Every program has a --help.

Canonical space

The following is not supported by the apptainer, the code must be compiled/run locally.

Experiments

The -f flags triggers running experiments on the sequence given to f (the absolute path to a file containing the sequence). The build directory will end in -exp, and the results are in the experiment subdirectory: see the aggregated files experiment/{histos,sccs}.

The sequence file must contain 1 DNA sequence (alphabet = {A, C, G, T}) and nothing else (except maybe white space / new lines). No N or other ambiguous bases, no > or @ (not fasta or fastq), no headers, etc. Only the sequence itself.

Configuration parameters in config/A?K?-exp.conf:

  • -f can be given multiple times to analyse more multiple sequences. Alternatively: CONFIG_EXP_FILES is a space separated list of file paths.
  • CONFIG_EXP_REPEAT give the number of random iteration for schemes that are randomized (e.g., syncmers random s-mer order, frac random k-mer order).
  • CONFIG_EXP_HISTO_THRESH is the threshold for "unmappable" sequences: any sequence of length at least this threshold are considered unmappable.
  • CONFIG_EXP_ILP_MAX_LEN is the ILP maximum remaining path length parameter. See below.
  • CONFIG_EX_TRANSCRIPTS one (multi-)fasta file. Creates an output fasta file with histogram of gaps, one entry for each input entry in the fasta file.
  • CONFIG_EXP_STREAM if not empty, don't create the sets representing the sketching methods explicitely. Create the histograms of gaps in a streaming fashion by selecting the k-mers on the fly. Also do not compute the SCCs in the de Bruijn graph. Usueful for large values of k.
  • CONFIG_EXP_S overwrite the value of the s parameter for syncmers from its default of k/2-1

MDS ILP

This is not well tested and likely not working.
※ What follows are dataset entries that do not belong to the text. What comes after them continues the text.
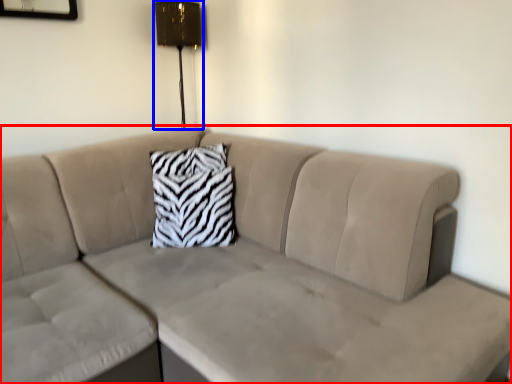
Question: Among these objects, which one is nearest to the camera, studio couch (highlighted by a red box) or lamp (highlighted by a blue box)?

Choices:
 (A) studio couch
 (B) lamp

Answer: (A)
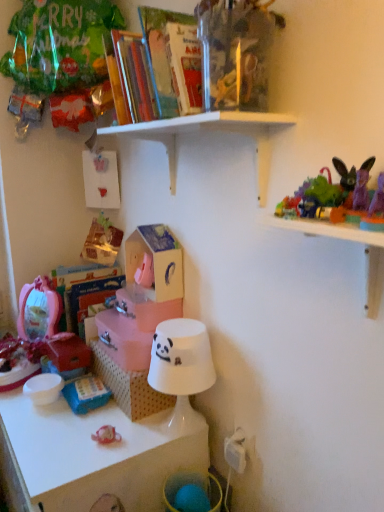
Locate an element on the screen. vacant space in front of blue plastic toy at lower left, which appears as the 1th toy when ordered from the bottom is located at coordinates [x=61, y=437].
If MDS-ILP.py -h works (requires python's modules gurobi, numpy, scipy, igraph, networkx and tqdm), then it will be used to generate a set. The configuration scripts looks for a gurobienv virtual environment in the local directory and sets the PATH to use python from that environment.

The maximum default path length with be set to 2*k^3 by default, but can be adjusted with CONFIG_EXP_ILP_MAX_LEN. Recommended setting:

pytnon3 -m venv gurobienv
./gurobienv/bin/pip install numpy igraph networkx gurobipy tqdm scipy

Disclaimer

This is research quality code. We strive for it to be correct for the narrow purpose of our research and publication. We make no claims of code robustness or usefulness beyond this scope. Use at your own risk.